PROBLEM TO SOLVE —
Take each line of the entries below that contains "Disney" and copy it.

Start of Block

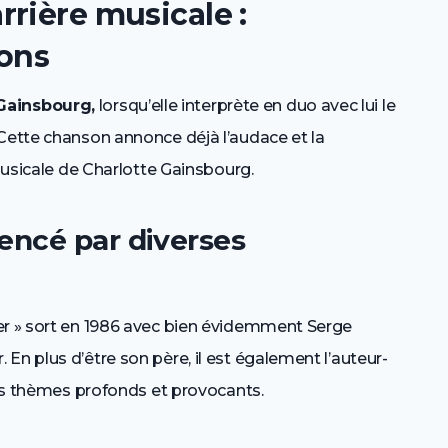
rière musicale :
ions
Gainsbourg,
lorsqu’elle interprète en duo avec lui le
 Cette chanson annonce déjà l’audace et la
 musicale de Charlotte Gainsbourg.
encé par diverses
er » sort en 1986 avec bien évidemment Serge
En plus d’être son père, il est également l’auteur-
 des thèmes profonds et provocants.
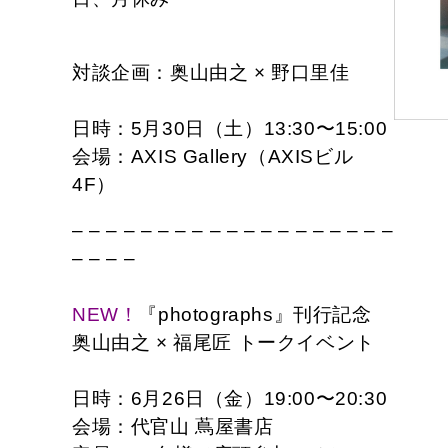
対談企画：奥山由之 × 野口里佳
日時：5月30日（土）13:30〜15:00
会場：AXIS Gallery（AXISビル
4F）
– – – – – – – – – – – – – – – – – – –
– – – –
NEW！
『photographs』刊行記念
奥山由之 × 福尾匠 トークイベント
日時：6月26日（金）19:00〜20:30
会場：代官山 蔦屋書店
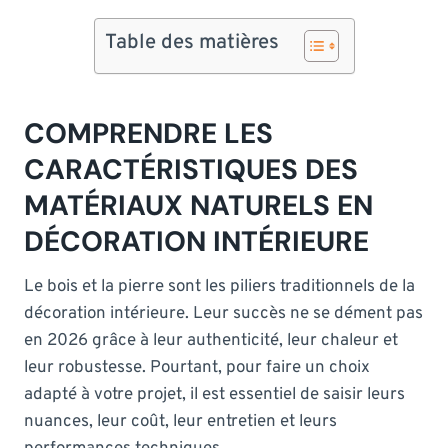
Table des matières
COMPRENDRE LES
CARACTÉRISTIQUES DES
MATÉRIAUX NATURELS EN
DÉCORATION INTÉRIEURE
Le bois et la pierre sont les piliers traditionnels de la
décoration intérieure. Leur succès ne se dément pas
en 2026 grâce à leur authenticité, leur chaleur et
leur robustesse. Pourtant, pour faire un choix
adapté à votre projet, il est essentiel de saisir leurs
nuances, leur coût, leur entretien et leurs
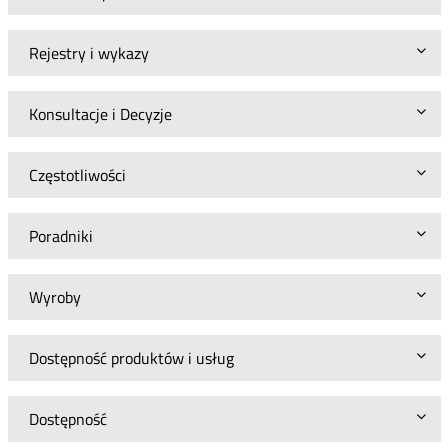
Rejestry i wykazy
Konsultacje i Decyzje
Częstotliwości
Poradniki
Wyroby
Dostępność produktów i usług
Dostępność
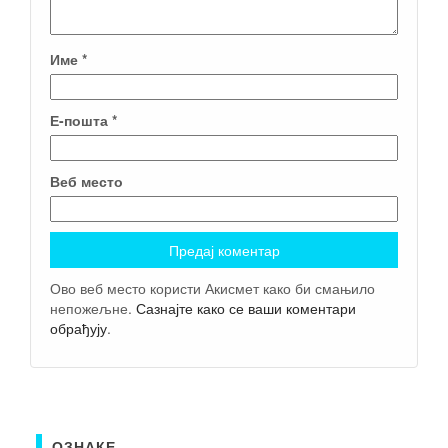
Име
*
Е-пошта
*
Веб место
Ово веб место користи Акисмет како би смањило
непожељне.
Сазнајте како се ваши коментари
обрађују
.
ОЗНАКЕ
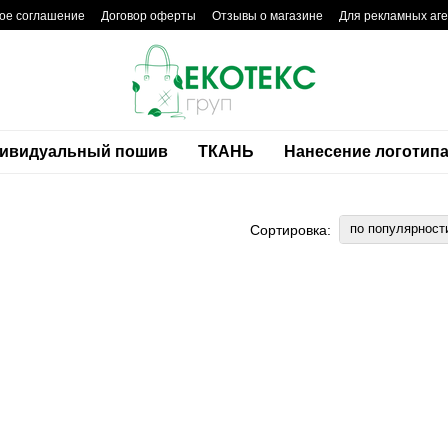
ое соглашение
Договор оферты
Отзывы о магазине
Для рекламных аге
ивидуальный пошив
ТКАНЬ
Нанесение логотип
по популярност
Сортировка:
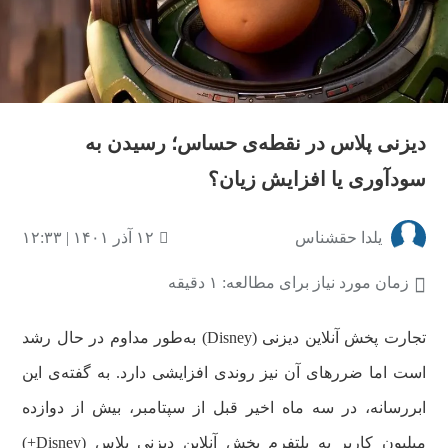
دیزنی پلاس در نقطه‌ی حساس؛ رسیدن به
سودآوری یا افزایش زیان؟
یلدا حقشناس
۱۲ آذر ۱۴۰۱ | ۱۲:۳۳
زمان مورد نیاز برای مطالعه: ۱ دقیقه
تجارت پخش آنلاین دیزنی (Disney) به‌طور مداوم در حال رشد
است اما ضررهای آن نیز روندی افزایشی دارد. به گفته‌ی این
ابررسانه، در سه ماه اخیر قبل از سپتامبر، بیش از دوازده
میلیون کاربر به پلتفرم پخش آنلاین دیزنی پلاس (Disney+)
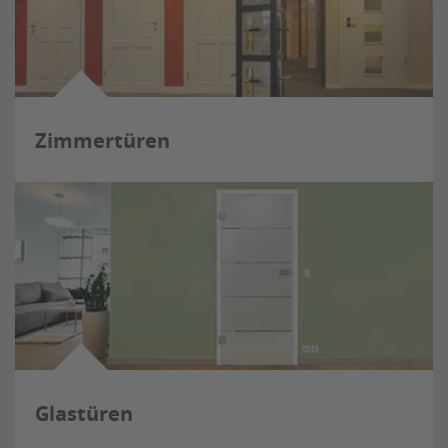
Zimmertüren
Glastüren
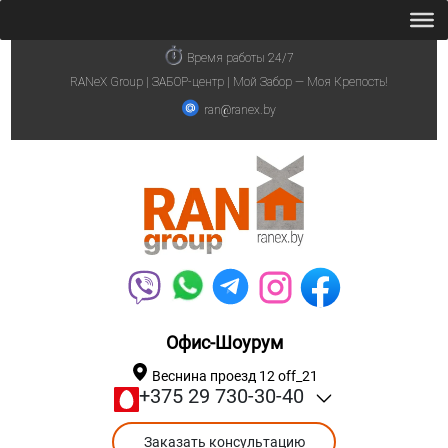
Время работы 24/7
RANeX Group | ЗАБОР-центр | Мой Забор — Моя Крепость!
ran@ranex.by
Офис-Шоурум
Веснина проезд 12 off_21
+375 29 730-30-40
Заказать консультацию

End of Block

YOUR SOLUTION —
تجارت پخش آنلاین دیزنی (Disney) به‌طور مداوم در حال رشد
میلیون کاربر به پلتفرم پخش آنلاین دیزنی پلاس (Disney+)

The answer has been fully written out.